▸ **ASSIGNMENT**
Copy exactly the line that contains "Das Marner Reisebüro GbR" plus all remaining lines of the data, and leave out every line before it.

(Recorded data)
######
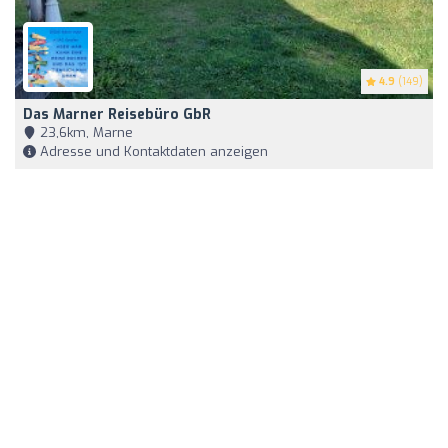
4.9
(149)
Das Marner Reisebüro GbR
23,6km, Marne
Adresse und Kontaktdaten anzeigen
######
▸ **YOUR SOLUTION**
Das Marner Reisebüro GbR
23,6km, Marne
Adresse und Kontaktdaten anzeigen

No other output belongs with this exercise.